TrixiLW.jl is a Lax-Wendroff (LW) PDE solver that accomplishes high-order accuracy by doing a coupled temporal and spatial discretization in contrast to the method of lines approach like that of Trixi.jl, where a multi-stage ODE solver is used for temporal discretization following the high-order spatial discretization. Lax-Wendroff (LW) schemes are friendly to the modern memory-bound CPU as they evolve to the next time level in a single stage, minimizing communication from RAM to cache in case of serial code and across nodes in case of a parallel code. Tenkai.jl is the Cartesian LW code used in our first and second paper, which took design and optimization inspiration from Trixi.jl. TrixiLW.jl was subsequently written to extend the LW discretization to curvilinear grids using Trixi.jl as a library. The talk will begin by briefly discussing the optimization lessons Tenkai.jl took from Trixi.jl and then focus on how we exploited Julia's multiple dispatch along with the modularity and generality of Trixi.jl to write TrixiLW.jl.
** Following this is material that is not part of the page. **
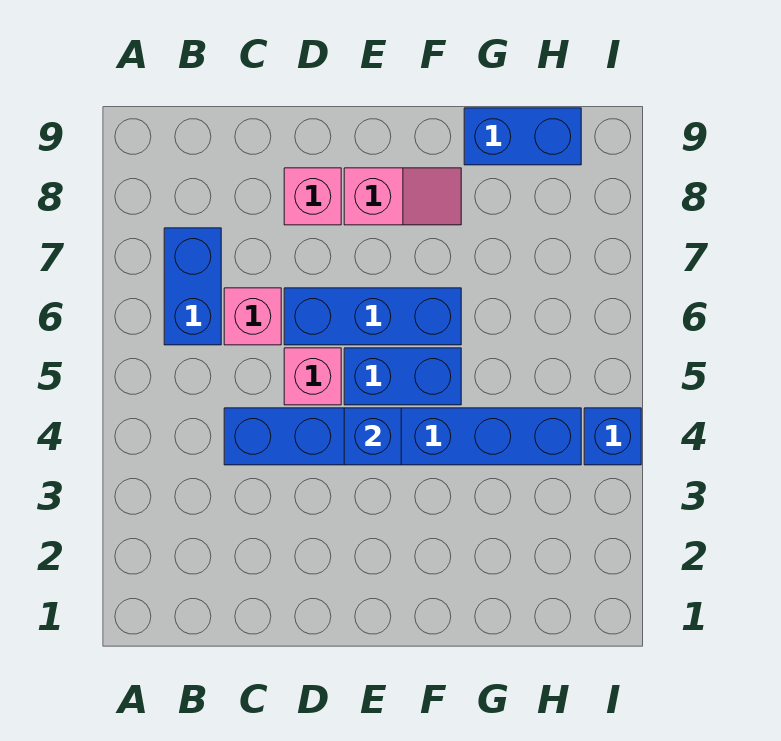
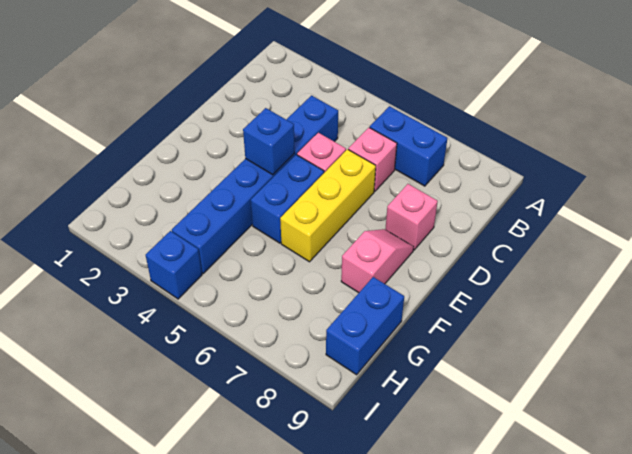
blue 1x3 brick [284,288,461,345] -> yellow 1x3 brick [280,149,376,262]
pink 1x2 slope [344,168,461,225] -> pink 1x2 slope turned to [341,229,414,293]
preCICE is an open-source coupling software for partitioned multi-physics and multi-scale simulations. Thanks to the software's library approach (the simulations call the coupling) and its high-level API, only minimally-invasive changes are required to prepare an existing (legacy) simulation software for coupling. Moreover, ready-to-use adapters for many popular simulation software packages are available, e.g. for OpenFOAM, SU2, CalculiX, FEniCS, and deal.II. For the actual coupling, preCICE offers methods for fixed-point acceleration (quasi-Newton acceleration), fully parallel communication (MPI or TCP/IP), data mapping (radial-basis function interpolation), and time interpolation (waveform relaxation). Today, although being an academic software project at heart, preCICE is used by more than 100 research groups in both academia and industry.
Automatic differentiation is a powerful technique in numerical computing. In this talk we will explore the tradeoffs of implementing AD on different levels, and discuss automatic differentiation for parallel programs and high-level programming languages. The particular focus will be on Enzyme an AD framework that operates on the compiler level and supports reverse and forward mode AD in a variety of languages such as Julia, C/C++, Fortran and others.
This talk is based on the paper "Scalable Automatic Differentiation of Multiple Parallel Paradigms through Compiler Augmentation" by Moses et al. (PDF, Winner of the Best Student Paper Award at SC22).
JAX-FLUIDS is a CFD solver written in Python, which uses the JAX framework to enable automatic differentiation (AD). This allows one to easily create applications for data-driven simulations or other optimization problems. The talk is based on the recent preprint "JAX-FLUIDS: A fully-differentiable high-order computational fluid dynamics solver for compressible two-phase flows" arXiv:2203.13760.